Aunque el ex presidente valenciano Alberto Fabra, que ayer anunció que dejará la presidencia del PP regional la próxima semana, niega los hechos, los indicios dejan en una situación muy delicada a la formación. Tampoco es fácil el escenario para la actual presidenta madrileña, Cristina Cifuentes, tras conocerse que la ‘red Púnica’ salpica al menos a uno de sus consejeros y a un parlamentario ‘popular’ actual. Cifuentes, que se ha comprometido a ejercitar tolerancia cero con la corrupción, debe implicarse en el esclarecimiento pleno. Igual que Ciudadanos, la formación que le sustenta en el Gobierno regional, salpicado también por la implicación en la ‘Púnica’ de su ‘número tres’ en la Asamblea, Eva Borox.

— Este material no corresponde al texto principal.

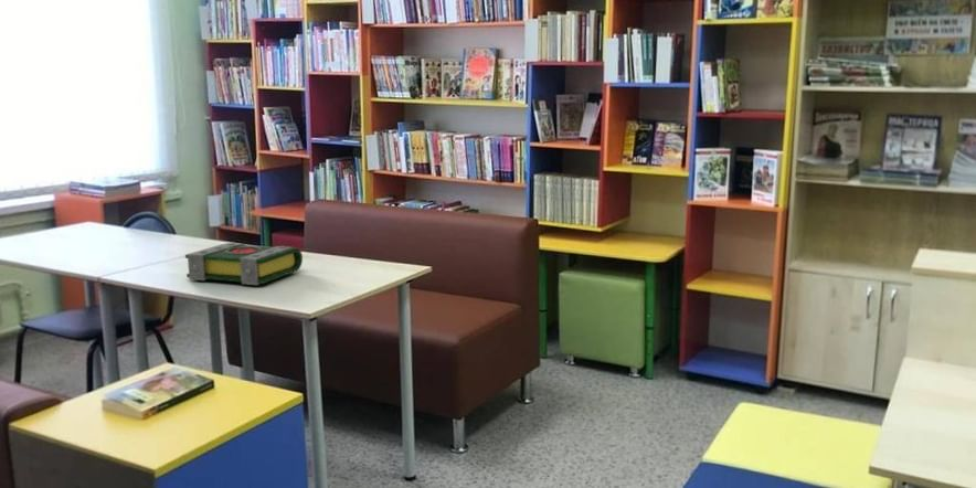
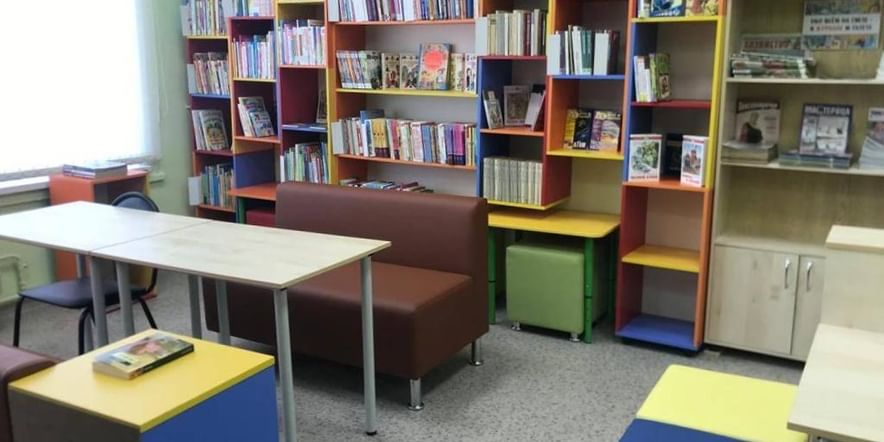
- book [184,242,304,286]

La corrupción, lejos de ser algo aislado, está incardinada en el corazón mismo de todos los partidos. No puede extrañar así que, según el último sondeo del CIS, sea, sólo tras el paro, el asunto que más preocupa a los españoles. Estamos ante un problema que daña profundamente nuestra democracia, y que tiene mucho que ver tanto con la falta de controles internos en los partidos como con la ausencia de mecanismos eficaces de inspección de sus cuentas, sobre todo en lo que se refiere a las campañas. Las formaciones políticas son maquinarias diseñadas para ganar elecciones que no reparan en gastos para ello, y desgraciadamente son ya demasiados los casos de financiación ilegal con ese fin. En marzo, el Congreso dio luz verde a la Ley de control de la actividad económica de los partidos pergeñada por el Gobierno como medida de choque en plena ebullición del ‘caso Bárcenas’. Pero la norma sigue dejando demasiadas lagunas para impedir el recibo de dinero irregular y faltan verdaderos controles independientes. Estamos ante un verdadero cáncer para nuestro sistema que exige una verdadera catarsis de nuestros partidos, antes de que sea demasiado tarde.